Wednesday 14 November 2018

Writing Tips From Authors' Events

Blue Heron Books organizes great Authors' Events and I've attended most of them this fall (I recommend them!).

I jotted down some notes when Kate Morton, Patrick Dewitt, Iain Reid, Craig Davidson and Nathan Ripley talked about their books and their writing.
They, of course, don't use the same approach to writing and these notes reflect that.

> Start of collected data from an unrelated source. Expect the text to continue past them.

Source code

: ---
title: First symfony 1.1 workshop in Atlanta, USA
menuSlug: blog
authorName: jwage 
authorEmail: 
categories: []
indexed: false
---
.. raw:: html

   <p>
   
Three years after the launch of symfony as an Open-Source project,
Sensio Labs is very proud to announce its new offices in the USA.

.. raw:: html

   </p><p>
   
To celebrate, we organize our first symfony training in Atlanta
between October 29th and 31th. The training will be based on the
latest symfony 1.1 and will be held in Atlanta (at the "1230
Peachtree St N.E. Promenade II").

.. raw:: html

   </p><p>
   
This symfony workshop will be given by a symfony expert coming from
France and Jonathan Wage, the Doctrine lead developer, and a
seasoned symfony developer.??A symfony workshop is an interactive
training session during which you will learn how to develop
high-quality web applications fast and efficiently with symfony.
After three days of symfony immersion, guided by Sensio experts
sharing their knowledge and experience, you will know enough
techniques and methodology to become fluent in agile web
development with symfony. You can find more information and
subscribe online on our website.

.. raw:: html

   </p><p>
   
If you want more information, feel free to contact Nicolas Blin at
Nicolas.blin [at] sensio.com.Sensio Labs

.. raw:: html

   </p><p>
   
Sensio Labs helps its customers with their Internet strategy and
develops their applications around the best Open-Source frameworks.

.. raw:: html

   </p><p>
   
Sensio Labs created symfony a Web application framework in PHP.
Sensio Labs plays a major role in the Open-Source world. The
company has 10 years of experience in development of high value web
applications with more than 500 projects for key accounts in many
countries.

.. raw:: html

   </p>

These are some of the points the authors made about structure and planning:

  1. I use layering of time and tether the "then" to the "now". 
  2. I use structure - not random.
  3. I like to have a sense as to where the book is going.
  4. I don't plot and plan but the ending is so crucial. I believe that you have to know where you're going. I wrote the last line early on and worked towards that last sentence. 
  5. I have an idea or image but no outline - seems bizarre to outline a story you don't know.
  6. I have disparate ideas which then grow together. 
These are some points related to description and setting:
  1. I take photographs, use visual images to provide references for description. 
  2. I research the area where the book is set.
  3. I like to reference specific detail rather than a lot of general description. 
Some comments on character:
  1. Need to do research so that characters as well as the historical period are authentic, including how people spoke. 
  2. Ability to be in that particular character is important. 
  3. Usually takes a while to get a fabricated character to be three-dimensional.
  4. Moving character - hard to walk away without some degree of empathy.
  5. Some of the characters won't have names at first - a name eventually emerges. 
  6. There is a lot of dialogue - my novels feel personal. 
General comments:
  1. Complicated and surprising and also in line with my take on the world - subversion of what's expected.
  2. Grounded in realism but open to the hint that more is happening than we're aware of in our real world. 
  3. Appreciation of poetry is helpful - for rhythm and making it pleasant to say (audio books are more and more popular).
  4. Memories - people can hold different perspectives - why do our memories change? We tend to want to make them more palatable - this is a rich and shifting terrain for writers. 
  5. Used present tense to allow room for instinct - not too intellectual. 
  6. My books don't fit a specific genre. 
And a couple of my favourites:
  1. Write with genuine passion and love - put some of yourself into it. 
  2. It's impossible to please everyone with a book!